Med 313: Ambu/EMED Clerkship is the required 4 week combined clerkship that gives Stanford medical students exposure to the initial approach and management of the undifferentiated patient.
- EMED 313A is the 4 week elective, open to all interested Stanford medical students and visiting students. This is the elective to showcase talents in EM and to obtain a SLOE (letter of recommendation, needed for an EM residency application)
Planning Your Clinical Years
There are many ways to plan your clinical clerkships to prepare for a career in Emergency Medicine. In general, we recommend taking core electives such as Internal Medicine, General Surgery, Pediatrics, and Ob-Gyn earlier on. There are also many great rotations such as ICU, Trauma, and Ultrasound that can provide you important medical knowledge and skills that are handy for any Emergency Medicine doctor. Please contact our Advising Associates with any questions regarding planning.
Matching into Emergency Medicine
Matching into EM is increasingly becoming more competitive. There are also a multitude of program types to choose from, all over the country. We are more than happy to mentor any medical student at any point in the match process.

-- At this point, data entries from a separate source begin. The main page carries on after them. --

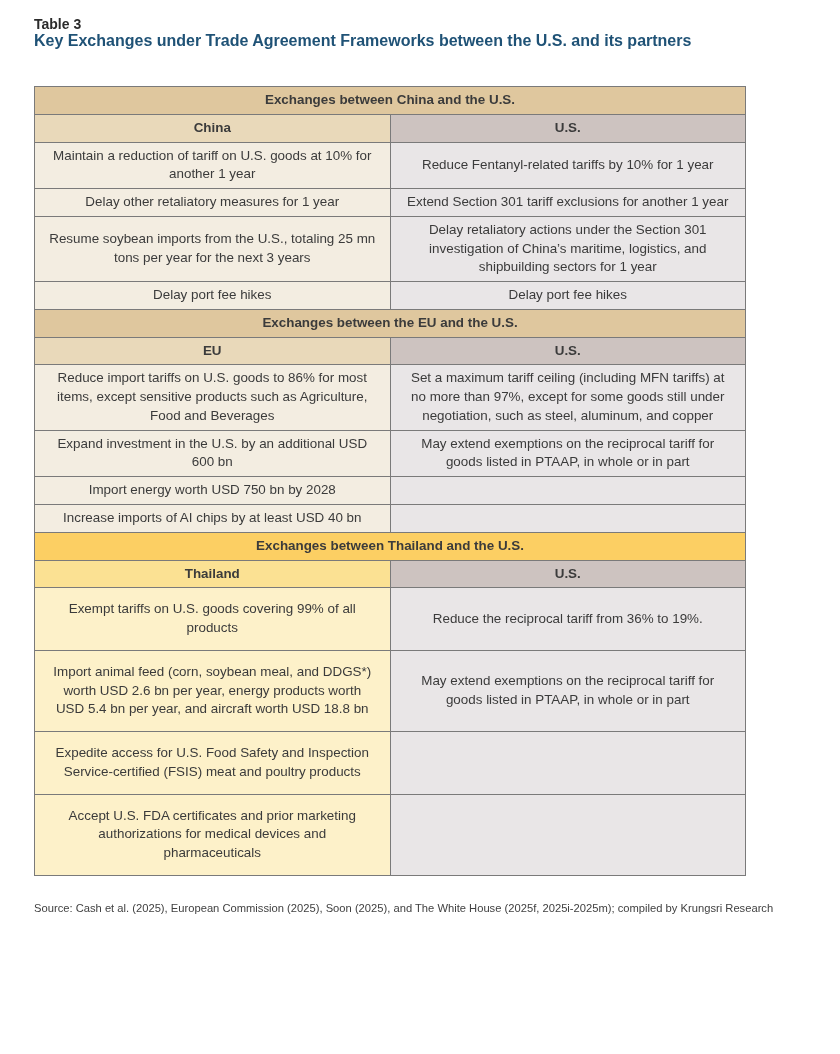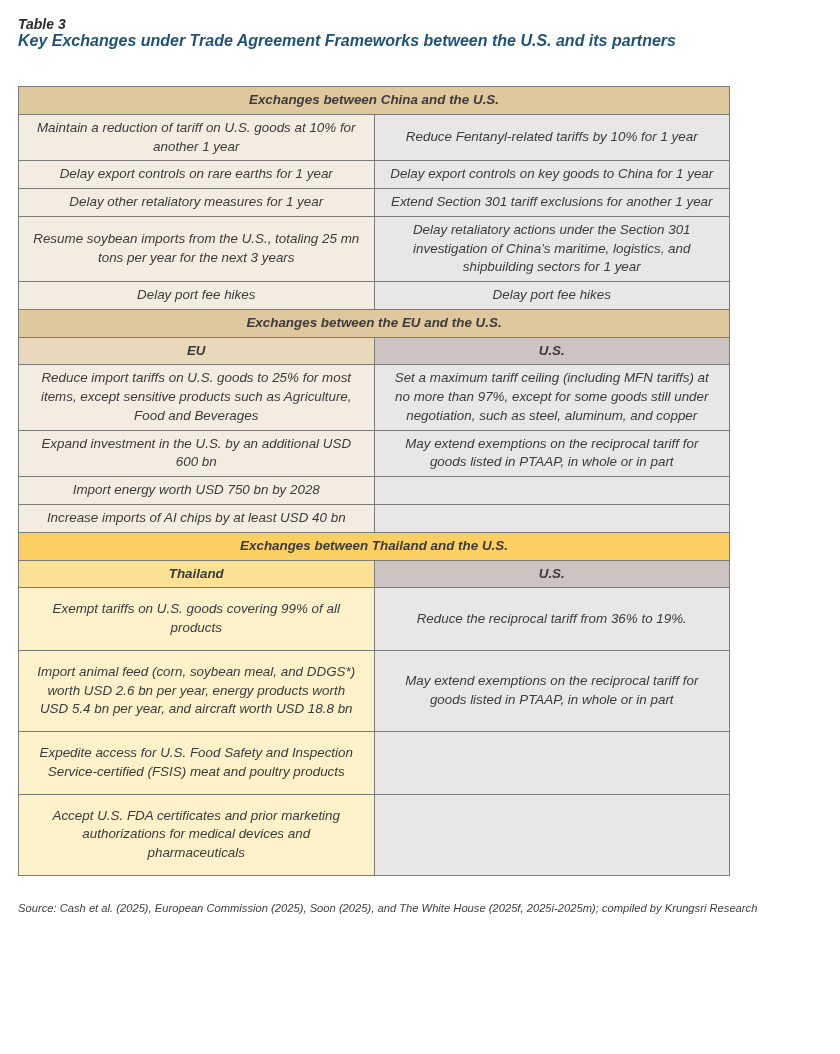--- a/index.html
+++ b/index.html
@@ -22,7 +22,7 @@
     font-family:"Liberation Sans",sans-serif;color:var(--text-dark);
     overflow:hidden;
   }
-  .wrap{padding:12px 18px 0 18px;font-style:italic;}
+  .wrap{padding:12px 18px 0 34px;}
   .table-label{font-weight:bold;font-size:14px;color:#2b2b2b;margin:4px 0 0 0;}
   .page-title{font-weight:bold;font-size:16px;color:var(--title-blue);margin:0 0 0 0;}
   table.exch{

Letters of Recommendation - What is a SLOE?
SLOE stands for Standardized Letter of Evaluation, and is the preferred method to obtain letters of recommendations to supplement your EM application. They are generalized obtained after completion of an EM rotation done at the end of the MS3 year or during the MS4 year. It is a consensus letter reflecting your performance and knowledge base during the elective, representing all the faculty evaluations from that institution.
We generally advise against obtaining any other type of recommendation letter for your application.
This is what a SLOE looks like
Number of Clerkships
The number of clerkships a student does in EM is an individual choice. It is an opportunity to explore the various different types of EM programs available in the country. However, we caution against too many clerkships because the MS4 student benefits from a diverse last year in medical school and should take advantage of electives offered in other specialties. After all, we see any and all chief complaints in EM. We caution against too few clerkships as it may not allow you to see the diversity in different practice settings.